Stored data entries
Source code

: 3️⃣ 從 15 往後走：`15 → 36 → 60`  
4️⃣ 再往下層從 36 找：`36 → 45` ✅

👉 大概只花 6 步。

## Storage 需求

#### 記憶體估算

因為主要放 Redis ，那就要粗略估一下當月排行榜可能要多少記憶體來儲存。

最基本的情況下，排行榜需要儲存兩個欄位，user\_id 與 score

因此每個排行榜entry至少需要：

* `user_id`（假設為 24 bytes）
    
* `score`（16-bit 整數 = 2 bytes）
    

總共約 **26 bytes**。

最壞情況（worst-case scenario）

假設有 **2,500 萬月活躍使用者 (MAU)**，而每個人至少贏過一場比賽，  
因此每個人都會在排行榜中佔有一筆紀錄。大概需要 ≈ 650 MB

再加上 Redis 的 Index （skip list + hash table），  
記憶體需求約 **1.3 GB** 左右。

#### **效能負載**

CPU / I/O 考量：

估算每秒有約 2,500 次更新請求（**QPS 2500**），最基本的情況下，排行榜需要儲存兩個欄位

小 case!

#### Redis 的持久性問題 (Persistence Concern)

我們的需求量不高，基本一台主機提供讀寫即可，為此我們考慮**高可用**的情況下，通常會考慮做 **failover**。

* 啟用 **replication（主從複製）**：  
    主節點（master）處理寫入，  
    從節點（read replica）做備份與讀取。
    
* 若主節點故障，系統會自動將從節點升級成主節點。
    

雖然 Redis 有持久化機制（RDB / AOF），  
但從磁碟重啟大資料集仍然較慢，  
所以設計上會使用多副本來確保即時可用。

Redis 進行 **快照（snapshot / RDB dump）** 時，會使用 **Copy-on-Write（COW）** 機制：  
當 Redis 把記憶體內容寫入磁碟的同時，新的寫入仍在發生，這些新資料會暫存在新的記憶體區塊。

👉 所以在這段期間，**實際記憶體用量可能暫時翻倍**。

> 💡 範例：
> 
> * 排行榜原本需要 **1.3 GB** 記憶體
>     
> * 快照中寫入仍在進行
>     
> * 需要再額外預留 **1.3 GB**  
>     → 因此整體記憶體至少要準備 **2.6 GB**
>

**Work to complete:**
In the entries above, some lines may contain the string "Redis"; report how many, without additional comment.

**Answer below:**
6